Implementation wise, slices re-use a lot of the existing machinery for Pictures; in fact they’re implemented as a “Virtual picture” of sorts. The similarities make sense: both need to allocate offscreen textures in a cache, both will position and render all their children into it, and both then draw themselves into their parent as part of the parent’s draw.
If a slice isn’t expected to change much, we give it a TileCacheInstance. It is itself made up of Tiles, where each tile will track what’s in it, what’s changing, and if it needs to be invalidated and redrawn or not as a result. Thus the “damage” from changes can be localized to single tiles, while we salvage the rest of the cache. If tiles keep seeing a lot of invalidations, they will recursively divide themselves in a quad-tree like structure to try and localize the invalidations. (And conversely, they’ll recombine children if nothing is invalidating them “for a while”).
To spot invalidated tiles, we need a fast way to compare its contents from the
previous frame with the current frame.
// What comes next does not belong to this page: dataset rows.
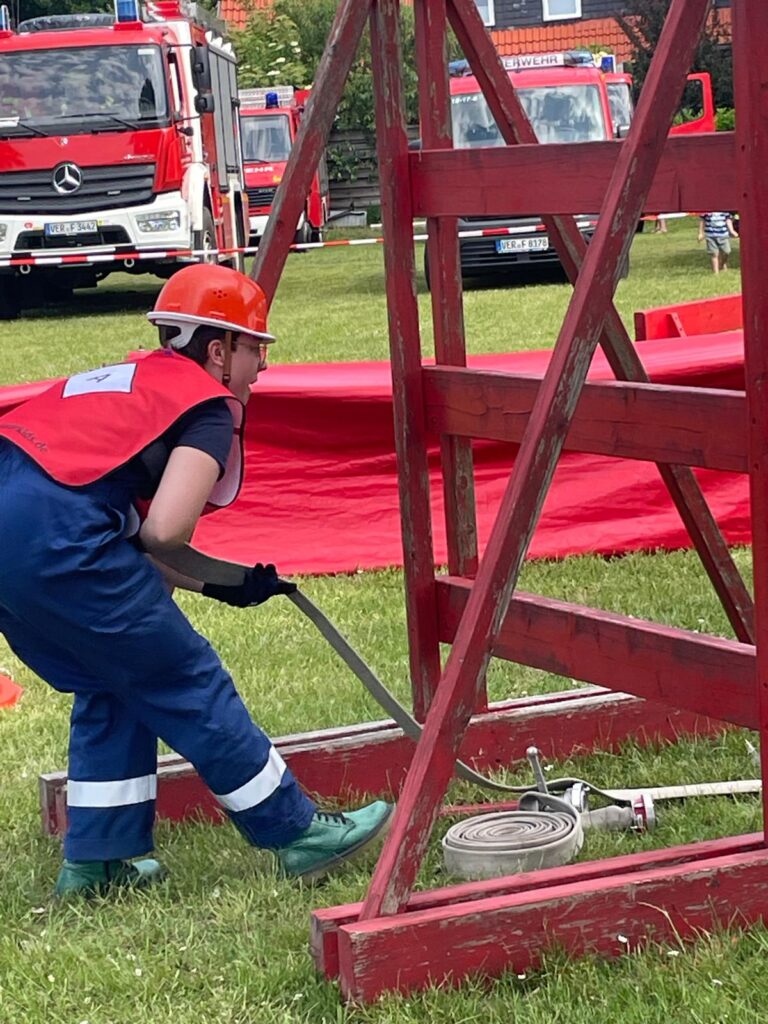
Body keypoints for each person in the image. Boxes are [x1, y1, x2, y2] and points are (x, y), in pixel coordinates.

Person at [0, 264, 393, 898]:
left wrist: (225, 582)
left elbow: (128, 536)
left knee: (113, 677)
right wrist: (221, 583)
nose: (260, 368)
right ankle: (298, 833)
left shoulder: (128, 381)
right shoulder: (206, 405)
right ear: (218, 350)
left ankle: (100, 860)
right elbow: (161, 536)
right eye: (255, 349)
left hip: (14, 531)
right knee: (184, 678)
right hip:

To speed this up, we use interning;
similar to string-interning, this means that each
Image and so on is registered in a repository (a
consequently referred to by its unique ID. Cache contents can then be encoded as a
list of IDs (one such list per internable element type). Diffing is then just a
fast list comparison.
GPU text rendering assumes that the individual font-glyphs are already available in a texture atlas. Likewise SVG is not being rendered on the GPU. Both inputs are prepared during scene building; glyph rasterization via a thread pool from within Rust itself, and SVG via opaque callbacks (back to C++) that produce blobs.